> **What is needed**
Every line containing the string "Cervix" should be returned from the records.

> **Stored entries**

▼

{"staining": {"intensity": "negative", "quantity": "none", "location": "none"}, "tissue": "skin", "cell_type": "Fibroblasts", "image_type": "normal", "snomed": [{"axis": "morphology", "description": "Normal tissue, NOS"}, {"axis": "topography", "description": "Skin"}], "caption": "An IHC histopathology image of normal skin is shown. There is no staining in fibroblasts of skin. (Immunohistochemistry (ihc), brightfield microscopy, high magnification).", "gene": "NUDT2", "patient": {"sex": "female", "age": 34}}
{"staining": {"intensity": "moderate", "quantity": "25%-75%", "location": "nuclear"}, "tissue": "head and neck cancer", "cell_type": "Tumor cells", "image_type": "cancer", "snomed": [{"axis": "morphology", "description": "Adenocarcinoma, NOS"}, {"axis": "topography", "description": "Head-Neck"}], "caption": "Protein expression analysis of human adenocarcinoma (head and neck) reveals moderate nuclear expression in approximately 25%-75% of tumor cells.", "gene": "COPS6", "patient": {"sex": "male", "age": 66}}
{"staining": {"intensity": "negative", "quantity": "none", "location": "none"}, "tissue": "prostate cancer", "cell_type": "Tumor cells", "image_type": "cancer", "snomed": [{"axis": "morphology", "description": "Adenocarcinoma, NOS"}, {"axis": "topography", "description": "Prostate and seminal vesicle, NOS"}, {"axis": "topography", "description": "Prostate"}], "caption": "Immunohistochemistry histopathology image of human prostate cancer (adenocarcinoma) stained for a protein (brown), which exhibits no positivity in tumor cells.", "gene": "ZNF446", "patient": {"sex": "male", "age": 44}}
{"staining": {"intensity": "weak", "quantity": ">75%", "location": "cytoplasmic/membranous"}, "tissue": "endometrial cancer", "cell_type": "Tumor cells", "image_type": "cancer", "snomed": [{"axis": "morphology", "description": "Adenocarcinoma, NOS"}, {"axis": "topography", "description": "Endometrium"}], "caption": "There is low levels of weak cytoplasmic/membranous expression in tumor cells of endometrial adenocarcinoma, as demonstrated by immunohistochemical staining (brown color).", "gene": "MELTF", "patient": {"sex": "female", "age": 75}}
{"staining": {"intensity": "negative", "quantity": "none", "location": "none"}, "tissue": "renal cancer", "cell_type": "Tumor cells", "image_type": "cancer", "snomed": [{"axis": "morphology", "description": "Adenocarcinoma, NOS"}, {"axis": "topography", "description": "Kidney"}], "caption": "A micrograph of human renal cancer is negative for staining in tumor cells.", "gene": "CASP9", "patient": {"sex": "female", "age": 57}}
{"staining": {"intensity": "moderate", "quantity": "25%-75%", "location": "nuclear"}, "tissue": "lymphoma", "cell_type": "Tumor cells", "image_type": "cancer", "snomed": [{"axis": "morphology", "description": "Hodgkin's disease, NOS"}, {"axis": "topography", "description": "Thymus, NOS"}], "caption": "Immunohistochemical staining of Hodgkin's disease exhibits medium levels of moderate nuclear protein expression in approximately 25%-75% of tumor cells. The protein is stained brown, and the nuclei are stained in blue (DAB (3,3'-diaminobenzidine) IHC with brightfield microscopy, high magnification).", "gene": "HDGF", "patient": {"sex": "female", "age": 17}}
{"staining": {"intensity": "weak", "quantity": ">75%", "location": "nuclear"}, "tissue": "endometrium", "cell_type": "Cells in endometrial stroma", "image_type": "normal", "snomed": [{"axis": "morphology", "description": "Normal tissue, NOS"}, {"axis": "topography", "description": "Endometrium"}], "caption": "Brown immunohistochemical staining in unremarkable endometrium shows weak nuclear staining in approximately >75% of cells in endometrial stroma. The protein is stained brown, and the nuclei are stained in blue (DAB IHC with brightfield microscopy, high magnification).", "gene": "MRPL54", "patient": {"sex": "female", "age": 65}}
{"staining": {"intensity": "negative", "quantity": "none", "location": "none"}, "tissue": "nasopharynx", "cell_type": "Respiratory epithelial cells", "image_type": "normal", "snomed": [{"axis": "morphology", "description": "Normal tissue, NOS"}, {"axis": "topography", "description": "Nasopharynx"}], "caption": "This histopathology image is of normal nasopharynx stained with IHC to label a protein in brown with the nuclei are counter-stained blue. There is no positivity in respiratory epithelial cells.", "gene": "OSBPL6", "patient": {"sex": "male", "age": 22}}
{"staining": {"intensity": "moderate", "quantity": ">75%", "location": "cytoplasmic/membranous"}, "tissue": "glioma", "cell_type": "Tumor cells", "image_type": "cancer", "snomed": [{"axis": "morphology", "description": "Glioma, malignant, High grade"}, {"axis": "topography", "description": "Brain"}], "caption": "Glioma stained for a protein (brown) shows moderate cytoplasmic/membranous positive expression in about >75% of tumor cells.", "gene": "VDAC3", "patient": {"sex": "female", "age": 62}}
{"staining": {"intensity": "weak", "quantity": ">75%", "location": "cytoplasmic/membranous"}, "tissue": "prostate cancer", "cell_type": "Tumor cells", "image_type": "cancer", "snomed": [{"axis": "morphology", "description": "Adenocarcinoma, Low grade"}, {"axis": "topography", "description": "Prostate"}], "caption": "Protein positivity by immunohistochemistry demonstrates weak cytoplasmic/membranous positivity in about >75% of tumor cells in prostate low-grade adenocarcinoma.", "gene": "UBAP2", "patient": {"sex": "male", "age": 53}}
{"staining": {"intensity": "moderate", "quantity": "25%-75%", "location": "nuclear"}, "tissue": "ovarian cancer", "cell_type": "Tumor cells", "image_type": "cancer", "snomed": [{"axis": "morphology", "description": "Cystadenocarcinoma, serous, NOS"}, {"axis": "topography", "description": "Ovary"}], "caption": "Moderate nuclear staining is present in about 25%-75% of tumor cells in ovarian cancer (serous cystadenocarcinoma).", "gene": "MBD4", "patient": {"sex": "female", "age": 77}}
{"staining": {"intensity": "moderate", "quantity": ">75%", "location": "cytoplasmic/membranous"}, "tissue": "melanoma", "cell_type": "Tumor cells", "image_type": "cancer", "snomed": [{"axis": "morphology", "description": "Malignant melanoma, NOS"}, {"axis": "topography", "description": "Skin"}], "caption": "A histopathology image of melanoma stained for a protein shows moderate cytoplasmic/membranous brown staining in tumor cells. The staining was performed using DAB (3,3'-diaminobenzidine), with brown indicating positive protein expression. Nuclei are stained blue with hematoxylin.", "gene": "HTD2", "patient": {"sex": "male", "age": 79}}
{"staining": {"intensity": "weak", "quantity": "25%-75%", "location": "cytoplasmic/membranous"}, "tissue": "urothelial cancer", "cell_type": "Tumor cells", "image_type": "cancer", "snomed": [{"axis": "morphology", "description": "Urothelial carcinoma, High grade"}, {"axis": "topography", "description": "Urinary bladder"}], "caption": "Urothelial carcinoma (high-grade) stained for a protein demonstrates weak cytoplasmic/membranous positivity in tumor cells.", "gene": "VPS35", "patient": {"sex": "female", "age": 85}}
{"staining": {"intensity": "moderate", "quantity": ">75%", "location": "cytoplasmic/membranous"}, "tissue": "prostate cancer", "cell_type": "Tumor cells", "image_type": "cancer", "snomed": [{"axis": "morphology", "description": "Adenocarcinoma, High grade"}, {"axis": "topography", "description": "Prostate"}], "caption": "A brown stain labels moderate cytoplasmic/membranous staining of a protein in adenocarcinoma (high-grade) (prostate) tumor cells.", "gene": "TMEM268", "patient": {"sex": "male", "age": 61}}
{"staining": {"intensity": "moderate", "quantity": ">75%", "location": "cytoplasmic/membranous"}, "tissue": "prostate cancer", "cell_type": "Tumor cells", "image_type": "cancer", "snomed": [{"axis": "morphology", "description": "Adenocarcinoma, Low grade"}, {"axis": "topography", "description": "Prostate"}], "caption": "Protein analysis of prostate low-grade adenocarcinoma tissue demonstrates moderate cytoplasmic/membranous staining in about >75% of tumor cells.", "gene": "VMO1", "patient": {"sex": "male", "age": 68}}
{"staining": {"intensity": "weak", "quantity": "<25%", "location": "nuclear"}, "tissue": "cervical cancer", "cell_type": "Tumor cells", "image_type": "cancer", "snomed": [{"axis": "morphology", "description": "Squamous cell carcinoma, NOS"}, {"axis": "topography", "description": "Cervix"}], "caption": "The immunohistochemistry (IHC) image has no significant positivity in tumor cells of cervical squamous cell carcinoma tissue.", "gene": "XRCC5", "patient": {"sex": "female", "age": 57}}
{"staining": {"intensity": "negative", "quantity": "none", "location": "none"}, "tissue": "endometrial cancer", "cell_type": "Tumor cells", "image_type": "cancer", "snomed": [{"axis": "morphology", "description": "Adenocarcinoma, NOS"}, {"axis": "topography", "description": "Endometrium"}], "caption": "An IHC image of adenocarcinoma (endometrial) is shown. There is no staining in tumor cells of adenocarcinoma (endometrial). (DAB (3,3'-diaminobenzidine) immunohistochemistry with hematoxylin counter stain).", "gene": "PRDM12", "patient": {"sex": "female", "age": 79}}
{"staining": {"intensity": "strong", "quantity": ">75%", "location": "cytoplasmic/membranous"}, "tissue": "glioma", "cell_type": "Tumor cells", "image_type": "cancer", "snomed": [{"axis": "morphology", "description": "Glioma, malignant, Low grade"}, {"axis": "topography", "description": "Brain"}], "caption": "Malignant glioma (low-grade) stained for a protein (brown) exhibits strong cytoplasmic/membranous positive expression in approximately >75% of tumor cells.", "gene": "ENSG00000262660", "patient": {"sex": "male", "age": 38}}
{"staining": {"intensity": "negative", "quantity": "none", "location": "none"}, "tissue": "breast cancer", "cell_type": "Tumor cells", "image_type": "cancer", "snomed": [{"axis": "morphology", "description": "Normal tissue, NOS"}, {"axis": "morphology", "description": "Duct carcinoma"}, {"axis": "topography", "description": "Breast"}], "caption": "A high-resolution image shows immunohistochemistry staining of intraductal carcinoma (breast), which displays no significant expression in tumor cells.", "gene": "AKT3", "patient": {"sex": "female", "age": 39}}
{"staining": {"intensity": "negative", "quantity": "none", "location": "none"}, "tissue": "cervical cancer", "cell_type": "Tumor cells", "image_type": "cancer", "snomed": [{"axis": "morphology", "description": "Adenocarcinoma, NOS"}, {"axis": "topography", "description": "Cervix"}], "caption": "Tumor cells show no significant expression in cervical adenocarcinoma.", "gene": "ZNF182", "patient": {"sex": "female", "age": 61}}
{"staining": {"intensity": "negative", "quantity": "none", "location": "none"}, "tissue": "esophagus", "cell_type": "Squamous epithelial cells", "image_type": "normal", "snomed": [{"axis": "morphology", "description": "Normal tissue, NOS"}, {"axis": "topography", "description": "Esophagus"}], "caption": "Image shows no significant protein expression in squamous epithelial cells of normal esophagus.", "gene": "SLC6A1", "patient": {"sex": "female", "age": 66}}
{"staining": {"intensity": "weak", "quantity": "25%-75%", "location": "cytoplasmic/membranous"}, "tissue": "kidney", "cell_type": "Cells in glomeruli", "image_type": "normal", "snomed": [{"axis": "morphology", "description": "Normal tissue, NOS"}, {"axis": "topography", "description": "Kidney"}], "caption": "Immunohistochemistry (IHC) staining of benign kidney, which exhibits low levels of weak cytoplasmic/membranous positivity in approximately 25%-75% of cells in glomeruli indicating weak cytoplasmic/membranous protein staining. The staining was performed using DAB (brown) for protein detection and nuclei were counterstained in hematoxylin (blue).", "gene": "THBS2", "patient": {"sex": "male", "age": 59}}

▲

> **Answer to this exercise**
{"staining": {"intensity": "weak", "quantity": "<25%", "location": "nuclear"}, "tissue": "cervical cancer", "cell_type": "Tumor cells", "image_type": "cancer", "snomed": [{"axis": "morphology", "description": "Squamous cell carcinoma, NOS"}, {"axis": "topography", "description": "Cervix"}], "caption": "The immunohistochemistry (IHC) image has no significant positivity in tumor cells of cervical squamous cell carcinoma tissue.", "gene": "XRCC5", "patient": {"sex": "female", "age": 57}}
{"staining": {"intensity": "negative", "quantity": "none", "location": "none"}, "tissue": "cervical cancer", "cell_type": "Tumor cells", "image_type": "cancer", "snomed": [{"axis": "morphology", "description": "Adenocarcinoma, NOS"}, {"axis": "topography", "description": "Cervix"}], "caption": "Tumor cells show no significant expression in cervical adenocarcinoma.", "gene": "ZNF182", "patient": {"sex": "female", "age": 61}}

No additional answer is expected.